Режим Наполеона пал, сам он арестован, во Франции к власти воз­вращается династия Бурбонов и устанавливается новый европейский порядок.

Этот порядок связан со Священным союзом европейских государей, созданным в 1815 году на Венском конгрессе. Идеологический смысл Священного союза был напрямую связан с религиозно-мистическими идеями Александра. Рус­ский император оказался охвачен идеей приближающегося конца света, и христианскую Европу предстояло спасать, скрепив единство народов через духов­ный союз их властителей.

По мнению Александра, надлежало преодолеть противоречия между разными христианскими конфессиями за счет утопи­ческой идеи «братства» между монархами. Прусский король и австрийский император не выказали большого энтузиазма от инициативы Александра, однако вынуж­де­ны были поддержать его по политическим соображениям.

Конкретный смысл союза состоял в том, чтобы стороны координировались в случае возник­новения новых конфликтов — например, поддерживали друг друга в случае национальных революций (как и случилось в первой половине 1820-х годов, например, в Греции).

В этот уникальный исторический период Россия стано­вится неотъемлемой частью Европы, доминирует в регионе — именно Алек­сандр I, героизированный победитель Наполеона, диктовал условия новой европейской политики.

Что же случилось после 1815 года?
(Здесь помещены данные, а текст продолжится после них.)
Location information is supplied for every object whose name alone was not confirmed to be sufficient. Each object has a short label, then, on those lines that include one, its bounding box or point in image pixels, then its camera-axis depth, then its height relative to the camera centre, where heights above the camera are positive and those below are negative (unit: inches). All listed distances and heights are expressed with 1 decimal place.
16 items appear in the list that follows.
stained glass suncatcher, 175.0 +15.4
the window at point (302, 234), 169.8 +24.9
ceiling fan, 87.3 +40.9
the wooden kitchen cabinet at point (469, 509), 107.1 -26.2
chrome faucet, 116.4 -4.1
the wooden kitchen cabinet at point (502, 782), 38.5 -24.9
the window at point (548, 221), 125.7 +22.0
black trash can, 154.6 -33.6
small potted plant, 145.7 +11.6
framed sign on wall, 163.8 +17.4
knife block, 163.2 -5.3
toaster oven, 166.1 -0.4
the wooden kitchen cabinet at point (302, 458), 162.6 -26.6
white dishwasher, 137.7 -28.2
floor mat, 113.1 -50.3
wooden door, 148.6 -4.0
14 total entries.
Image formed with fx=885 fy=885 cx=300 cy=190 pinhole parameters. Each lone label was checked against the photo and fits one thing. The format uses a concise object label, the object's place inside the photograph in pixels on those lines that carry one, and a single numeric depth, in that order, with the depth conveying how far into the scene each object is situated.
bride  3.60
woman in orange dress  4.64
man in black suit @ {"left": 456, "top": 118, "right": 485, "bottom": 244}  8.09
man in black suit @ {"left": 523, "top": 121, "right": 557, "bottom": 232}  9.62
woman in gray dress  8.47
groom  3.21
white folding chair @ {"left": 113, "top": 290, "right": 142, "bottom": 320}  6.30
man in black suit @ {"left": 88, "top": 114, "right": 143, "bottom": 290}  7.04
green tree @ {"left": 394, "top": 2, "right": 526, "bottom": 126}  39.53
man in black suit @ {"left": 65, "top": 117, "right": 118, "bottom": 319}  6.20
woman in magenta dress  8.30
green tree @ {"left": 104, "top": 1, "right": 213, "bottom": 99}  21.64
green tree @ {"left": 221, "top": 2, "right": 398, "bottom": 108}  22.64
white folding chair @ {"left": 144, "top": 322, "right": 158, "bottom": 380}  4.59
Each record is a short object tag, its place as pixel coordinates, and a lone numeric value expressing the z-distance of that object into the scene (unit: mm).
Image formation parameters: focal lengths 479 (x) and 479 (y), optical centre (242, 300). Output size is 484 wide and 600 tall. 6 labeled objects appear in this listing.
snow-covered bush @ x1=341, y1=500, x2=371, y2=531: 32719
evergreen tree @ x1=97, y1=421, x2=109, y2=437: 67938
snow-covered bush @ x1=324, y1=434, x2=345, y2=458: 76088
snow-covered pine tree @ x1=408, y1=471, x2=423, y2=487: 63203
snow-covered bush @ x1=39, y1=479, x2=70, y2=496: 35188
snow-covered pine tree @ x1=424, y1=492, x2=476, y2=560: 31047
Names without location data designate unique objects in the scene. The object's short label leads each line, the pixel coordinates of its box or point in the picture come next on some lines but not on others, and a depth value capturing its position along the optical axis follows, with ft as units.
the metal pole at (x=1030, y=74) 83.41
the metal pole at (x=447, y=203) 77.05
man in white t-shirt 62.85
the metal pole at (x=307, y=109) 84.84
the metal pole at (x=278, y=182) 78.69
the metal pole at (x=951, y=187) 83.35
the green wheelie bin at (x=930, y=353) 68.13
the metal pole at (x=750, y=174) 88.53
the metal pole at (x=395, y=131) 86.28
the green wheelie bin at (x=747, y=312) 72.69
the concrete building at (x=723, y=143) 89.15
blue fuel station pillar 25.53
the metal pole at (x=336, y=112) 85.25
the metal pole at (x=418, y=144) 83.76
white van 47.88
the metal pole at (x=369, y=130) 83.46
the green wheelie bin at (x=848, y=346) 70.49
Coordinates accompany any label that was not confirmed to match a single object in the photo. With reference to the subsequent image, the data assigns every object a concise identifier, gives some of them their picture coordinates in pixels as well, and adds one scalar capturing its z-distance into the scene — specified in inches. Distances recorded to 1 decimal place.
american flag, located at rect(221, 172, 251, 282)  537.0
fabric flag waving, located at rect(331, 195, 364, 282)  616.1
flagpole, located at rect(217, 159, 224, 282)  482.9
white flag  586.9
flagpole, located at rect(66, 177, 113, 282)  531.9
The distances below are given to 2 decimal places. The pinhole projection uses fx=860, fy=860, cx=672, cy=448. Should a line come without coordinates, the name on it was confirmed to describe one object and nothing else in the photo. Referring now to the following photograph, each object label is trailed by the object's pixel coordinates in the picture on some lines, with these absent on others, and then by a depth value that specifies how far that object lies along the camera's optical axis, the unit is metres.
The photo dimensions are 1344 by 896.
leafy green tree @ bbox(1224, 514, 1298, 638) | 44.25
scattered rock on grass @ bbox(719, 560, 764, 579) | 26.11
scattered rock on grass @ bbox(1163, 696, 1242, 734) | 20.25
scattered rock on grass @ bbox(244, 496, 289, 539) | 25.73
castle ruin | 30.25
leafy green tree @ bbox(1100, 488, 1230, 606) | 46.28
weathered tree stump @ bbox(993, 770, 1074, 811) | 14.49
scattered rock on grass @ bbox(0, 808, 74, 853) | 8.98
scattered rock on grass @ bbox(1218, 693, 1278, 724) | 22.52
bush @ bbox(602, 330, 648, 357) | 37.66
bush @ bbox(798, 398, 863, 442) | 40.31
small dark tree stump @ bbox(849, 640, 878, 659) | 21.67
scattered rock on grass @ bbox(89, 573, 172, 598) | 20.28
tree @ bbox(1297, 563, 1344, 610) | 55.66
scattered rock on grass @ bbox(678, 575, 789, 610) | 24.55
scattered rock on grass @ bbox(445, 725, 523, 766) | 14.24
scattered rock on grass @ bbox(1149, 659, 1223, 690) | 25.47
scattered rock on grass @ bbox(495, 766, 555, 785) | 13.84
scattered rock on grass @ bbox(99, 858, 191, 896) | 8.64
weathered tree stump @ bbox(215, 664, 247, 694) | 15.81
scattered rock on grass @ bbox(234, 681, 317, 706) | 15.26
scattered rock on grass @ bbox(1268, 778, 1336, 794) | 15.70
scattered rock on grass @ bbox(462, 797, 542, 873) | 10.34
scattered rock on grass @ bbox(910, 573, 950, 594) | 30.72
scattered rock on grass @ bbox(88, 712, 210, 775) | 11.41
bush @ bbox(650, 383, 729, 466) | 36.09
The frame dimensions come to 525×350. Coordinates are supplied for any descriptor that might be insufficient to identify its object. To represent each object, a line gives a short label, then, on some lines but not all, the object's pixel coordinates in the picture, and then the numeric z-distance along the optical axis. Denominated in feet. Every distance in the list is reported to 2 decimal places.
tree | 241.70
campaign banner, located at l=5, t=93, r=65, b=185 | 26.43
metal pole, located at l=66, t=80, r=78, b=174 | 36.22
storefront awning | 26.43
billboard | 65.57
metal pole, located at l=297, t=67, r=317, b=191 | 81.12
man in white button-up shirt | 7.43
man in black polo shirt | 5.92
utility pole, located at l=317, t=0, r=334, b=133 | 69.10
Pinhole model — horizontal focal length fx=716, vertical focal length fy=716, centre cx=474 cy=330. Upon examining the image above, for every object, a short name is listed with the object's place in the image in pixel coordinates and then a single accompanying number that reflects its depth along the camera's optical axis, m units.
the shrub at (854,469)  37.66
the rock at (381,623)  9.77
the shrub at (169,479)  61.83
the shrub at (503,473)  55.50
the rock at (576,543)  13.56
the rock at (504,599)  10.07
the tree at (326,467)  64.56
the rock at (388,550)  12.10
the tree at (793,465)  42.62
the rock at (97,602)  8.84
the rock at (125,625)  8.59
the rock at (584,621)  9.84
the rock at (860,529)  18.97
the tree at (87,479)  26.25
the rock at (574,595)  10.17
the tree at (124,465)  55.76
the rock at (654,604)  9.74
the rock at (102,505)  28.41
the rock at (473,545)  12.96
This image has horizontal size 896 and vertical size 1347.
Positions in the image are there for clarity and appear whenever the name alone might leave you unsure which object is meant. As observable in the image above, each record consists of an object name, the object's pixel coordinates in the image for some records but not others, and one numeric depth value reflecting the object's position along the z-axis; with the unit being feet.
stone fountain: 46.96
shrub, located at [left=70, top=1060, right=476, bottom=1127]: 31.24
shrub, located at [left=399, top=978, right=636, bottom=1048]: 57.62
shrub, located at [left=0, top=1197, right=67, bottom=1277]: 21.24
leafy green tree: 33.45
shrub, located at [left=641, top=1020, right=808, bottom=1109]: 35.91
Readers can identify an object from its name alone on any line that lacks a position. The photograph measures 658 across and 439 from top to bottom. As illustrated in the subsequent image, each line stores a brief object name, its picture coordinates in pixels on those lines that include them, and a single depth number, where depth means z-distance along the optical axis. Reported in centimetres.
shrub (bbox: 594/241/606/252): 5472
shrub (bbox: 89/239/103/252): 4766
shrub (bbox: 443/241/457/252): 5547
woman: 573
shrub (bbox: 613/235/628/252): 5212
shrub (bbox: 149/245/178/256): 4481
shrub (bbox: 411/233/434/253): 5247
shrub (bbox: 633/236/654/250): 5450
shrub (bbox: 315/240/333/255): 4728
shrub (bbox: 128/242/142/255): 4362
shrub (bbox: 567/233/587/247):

Русские офицеры вместе с армией прошли по всей Европе и неожиданно обнаружили, что побежденные французы живут лучше победителей: у них больше политических прав, они имеют возмож­ность участвовать в управлении страной, в западных государствах нет крепост­ного права и существует сильный средний класс.

После окончания войны Алек­сандр до поры до времени колеблется в выборе нового политического курса. С одной стороны, он увлекается консервативными идеями мистического объединения европейских народов. С другой, думает о масштабных преобразо­ваниях: дарует конституцию Польше и заказывает черновик уставной грамоты Российской империи, своего рода российской протоконституции.

Однако в 1821 году император делает окончательный выбор в пользу отказа от реформ.

Русское общество сплотилось на поле битвы, однако это не гарантировало ему осязаемых преимуществ в мирной жизни — политическое представительство введено не было, крестьяне так и оставались в крепостной зависимости, иными словами — в рабстве.

И в этот момент в среде образованной элиты и, прежде всего, в армии радикализируются оппозиционные настроения — возникает про­ти­воречие между сложившимися после войны ожиданиями и бездействием правительства.

14 декабря 1825 года противоречие разрешится силой — вы­стре­лами картечью на Сенатской площади.